STUDENT’S ACTIVITIES

The students,

1. participate in discussion and explain radioactivity.

2. recognize some radioactive elements.

3. identify types of radiation and describe their properties.

 

4. participate in the discussion and state uses of a, ß and ? radiations.

5. participate in the discussion and recognize the dangers of radiation.

 

LESSON EVALUATION

Students to,

1. explain radioactivity.

2. name three radioactive elements.

3. list the three types of radiation and state a property of each.

4. state two uses of each of radiations.

5. state three dangers of the use of a, ß and ? radiations.

 

BASIC SCIENCE 

THEME – YOU AND ENERGY 

TOPIC 5 – SOUND ENERGY 

 

INSTRUCTIONAL MATERIALS

1. Empty bottles, cans, whistle, tuning fork, strong stick etc.

 

2. Meter rule

3. Sketch of a dip or empty well reflecting sound (echo)

4. Chart or model of the air

 

LEARNING OBJECTIVES

By the end of the lesson, students should be able to:

1. use objects to produce sounds by making them vibrate.

2. explain the production of sound from a vibrating medium.

3. indicate how sound is reflected and identify objects that reflect sound.

4. explain how sound is heard by the ear.

 

CONTENTS OF THE LESSON

FOCUS LESSONS 

1. Production of sound

2. Transmission of sound

3. Reflection of sound

4. Hearing

 

LESSON PRESENTATION

TEACHER’S ACTIVITIES

The teacher,

1. provides or ask students to provide objects for production of sound e.g. tuning fork, can, empty bottles, etc.

2. guides students to use vibrating meter rule to show how sound travels.

3. guides the discussion to show that hard surfaces reflect sound (echo).

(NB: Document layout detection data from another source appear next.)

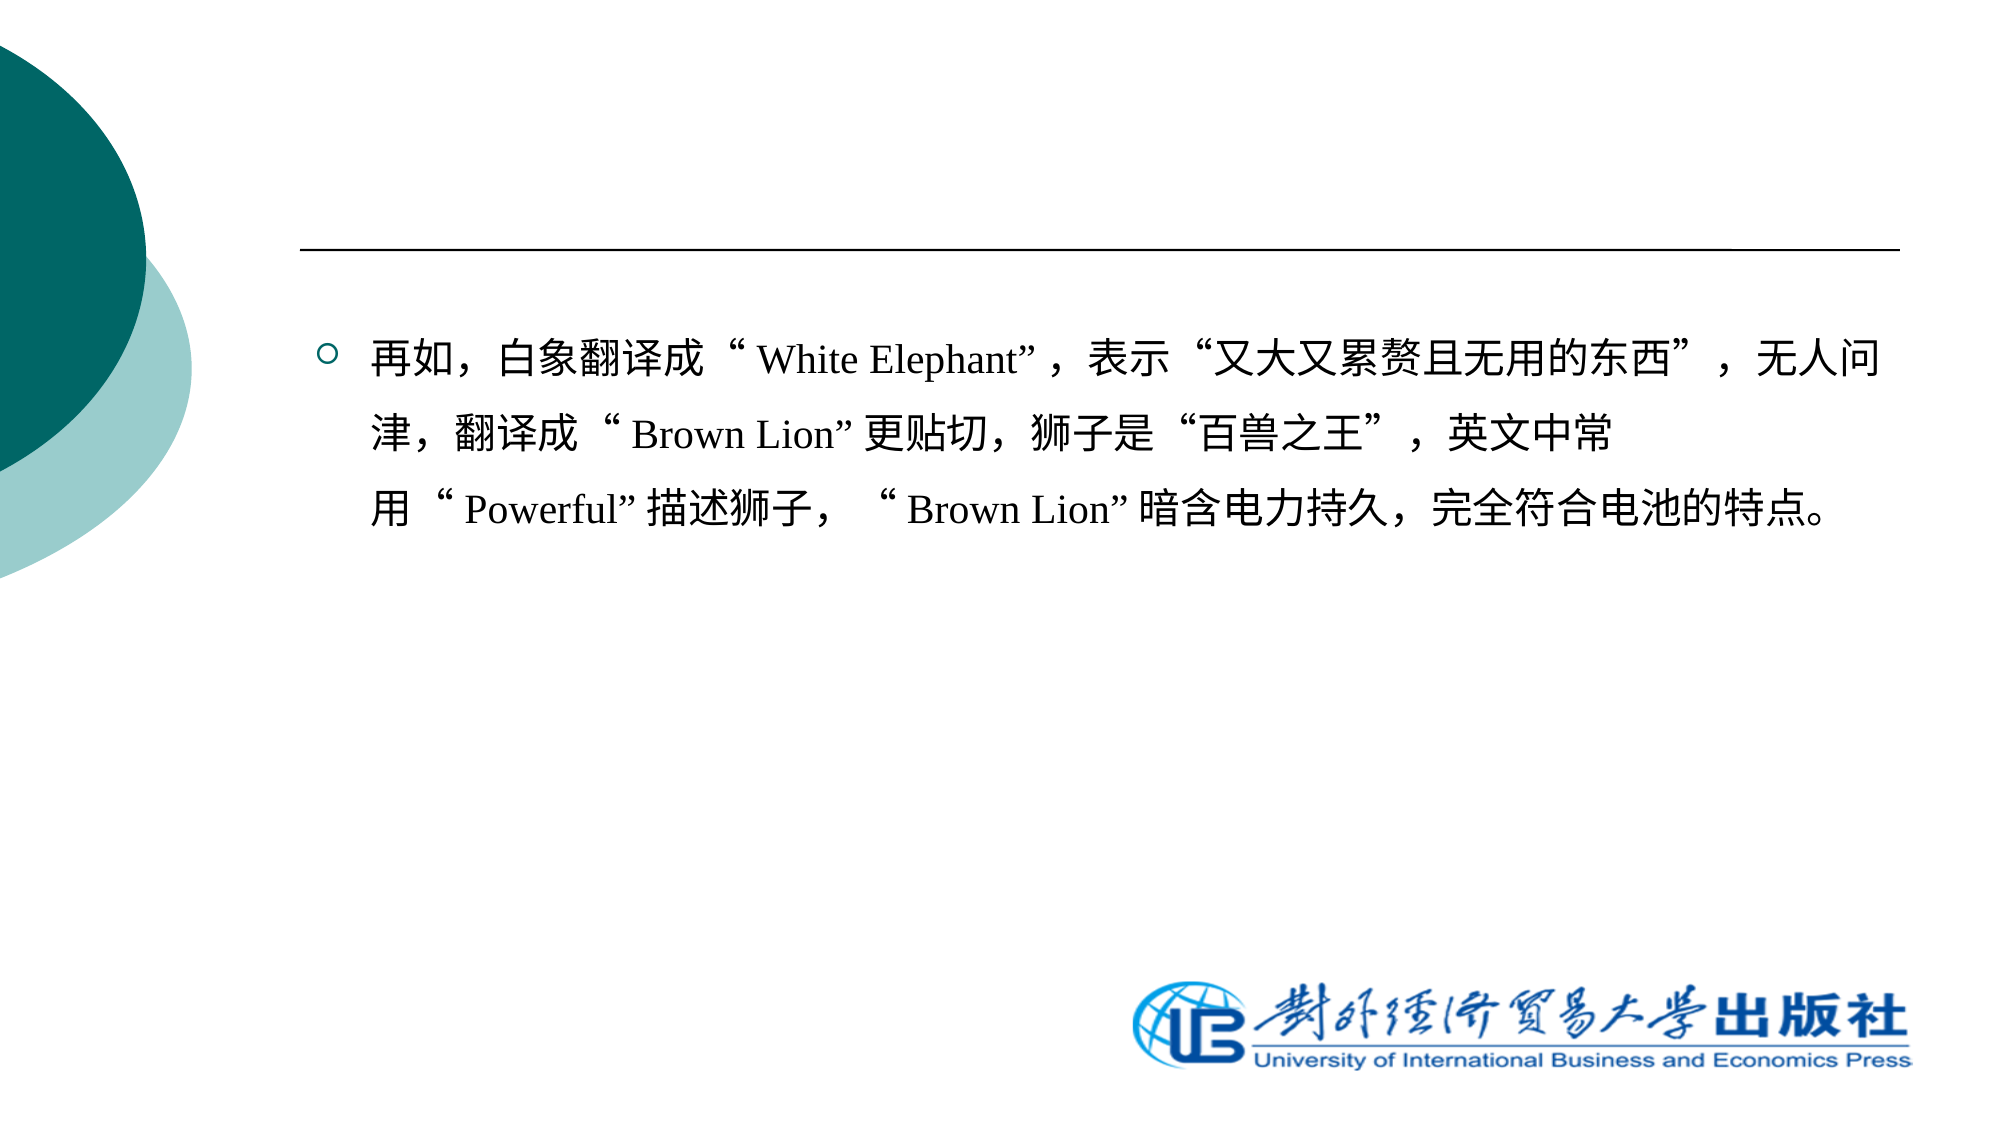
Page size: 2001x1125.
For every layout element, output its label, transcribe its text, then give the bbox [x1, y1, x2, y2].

list 再如，白象翻译成“White Elephant”，表示“又大又累赘且无用的东西”，无人问津，翻译成“Brown Lion”更贴切，狮子是“百兽之王”，英文中常用“Powerful”描述狮子，“Brown Lion”暗含电力持久，完全符合电池的特点。 [299, 299, 1900, 975]
picture [1054, 922, 2000, 1125]
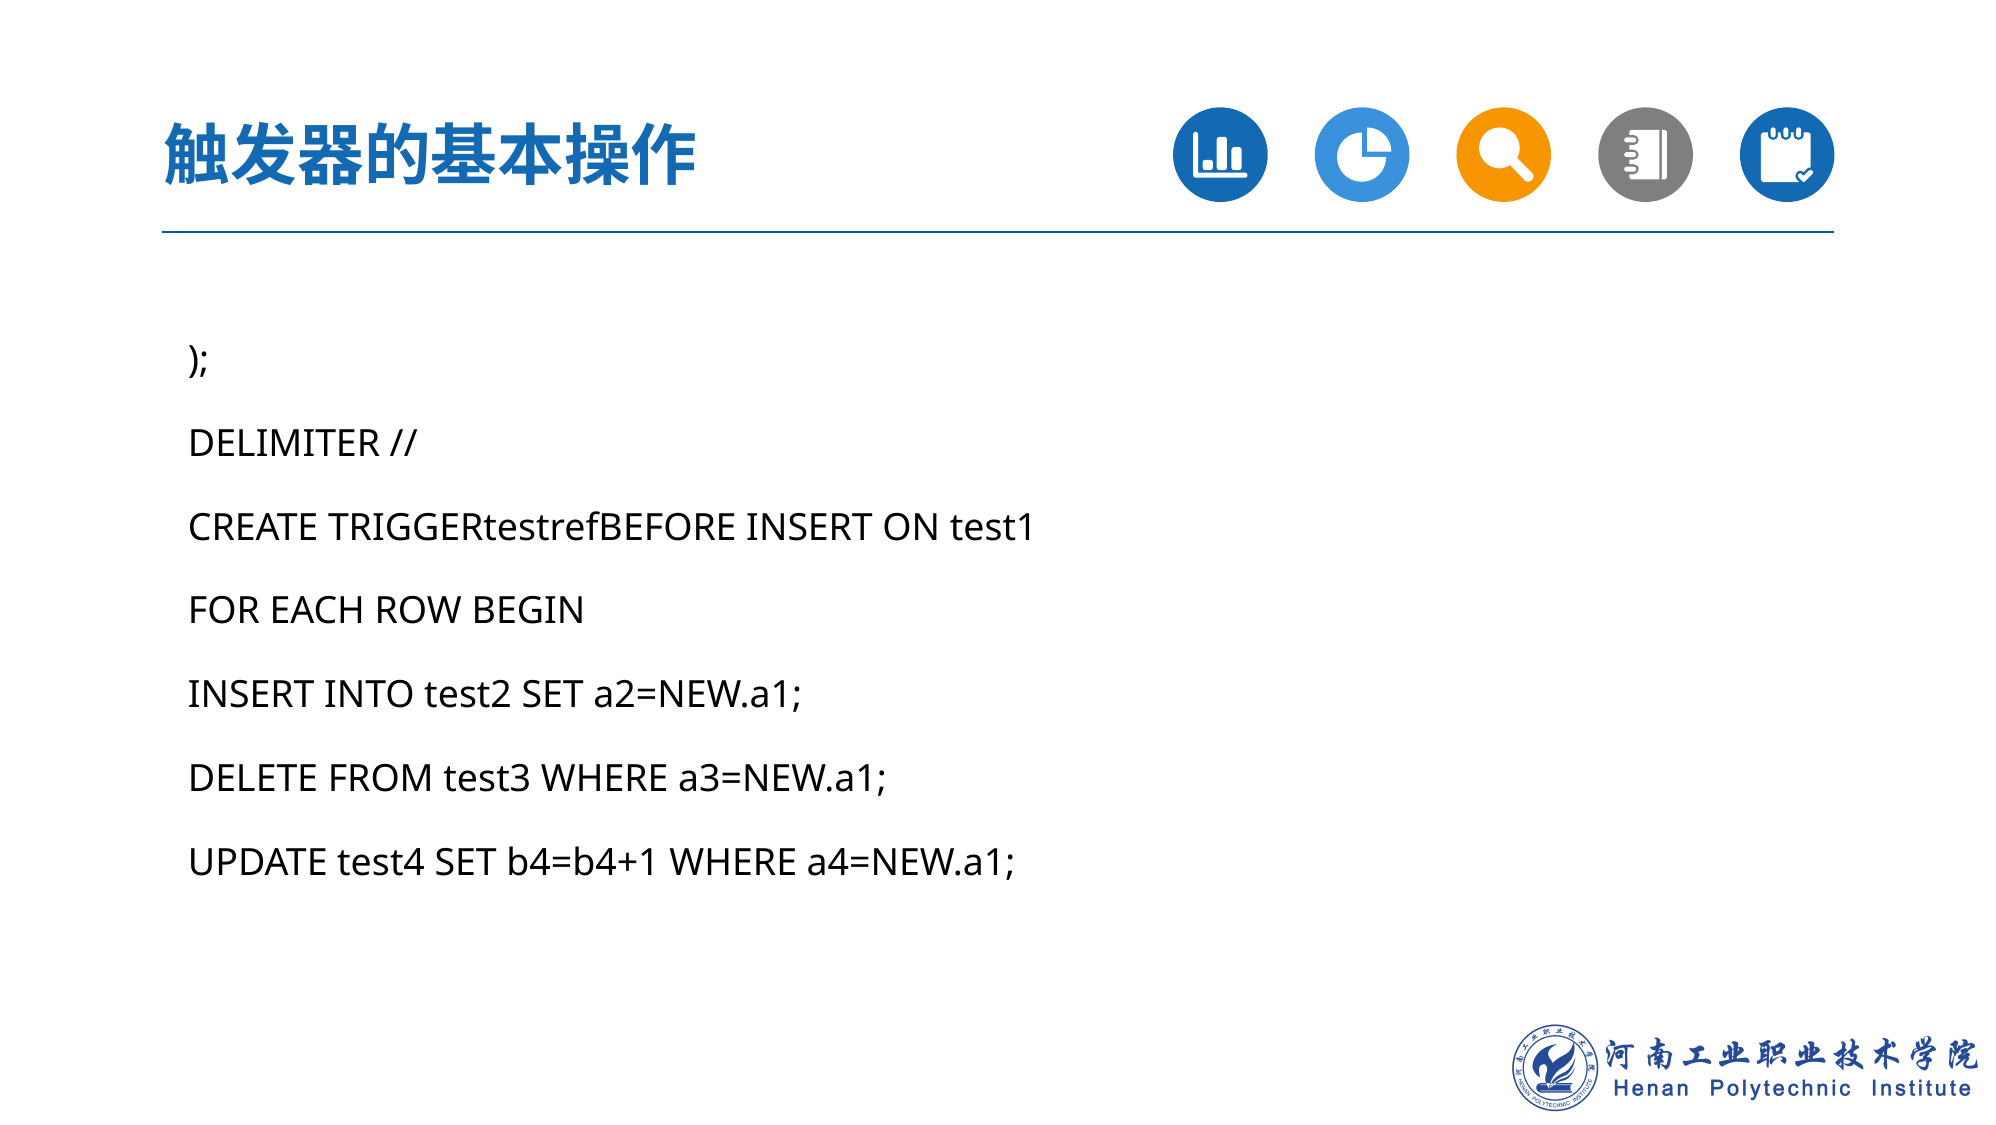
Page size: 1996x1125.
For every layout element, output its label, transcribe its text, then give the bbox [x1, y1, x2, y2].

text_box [1314, 107, 1410, 203]
picture [1493, 1020, 1984, 1118]
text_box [1598, 107, 1694, 203]
text_box ); DELIMITER // CREATE TRIGGERtestrefBEFORE INSERT ON test1 FOR EACH ROW BEGIN INSERT INTO test2 SET a2=NEW.a1; DELETE FROM test3 WHERE a3=NEW.a1; UPDATE test4 SET b4=b4+1 WHERE a4=NEW.a1; [167, 276, 1668, 965]
text_box 触发器的基本操作 [110, 93, 752, 203]
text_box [1456, 107, 1552, 203]
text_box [1172, 107, 1268, 203]
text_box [1739, 107, 1835, 203]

4. provides charts or model of the ear and uses it to lead students to identify parts of the ear and discuss how hearing occurs.

 

STUDENT’S ACTIVITIES

The students,

1. use objects provided to produce sound by making them vibrate.

2. in groups of four, set meter rule vibrating and observe how sound travels.

 

3. participate in the class discussion and recall objects you know that reflect sound.

4. identify parts of the ear and indicate how hearing occurs.

 

LESSON EVALUATION

Students to,

1. explain how sound is produced.

2. demonstrate how sound travels.

3. explain what echo is.

4. name three major parts of the ear.

5. explain how they hear what the teacher says in the class.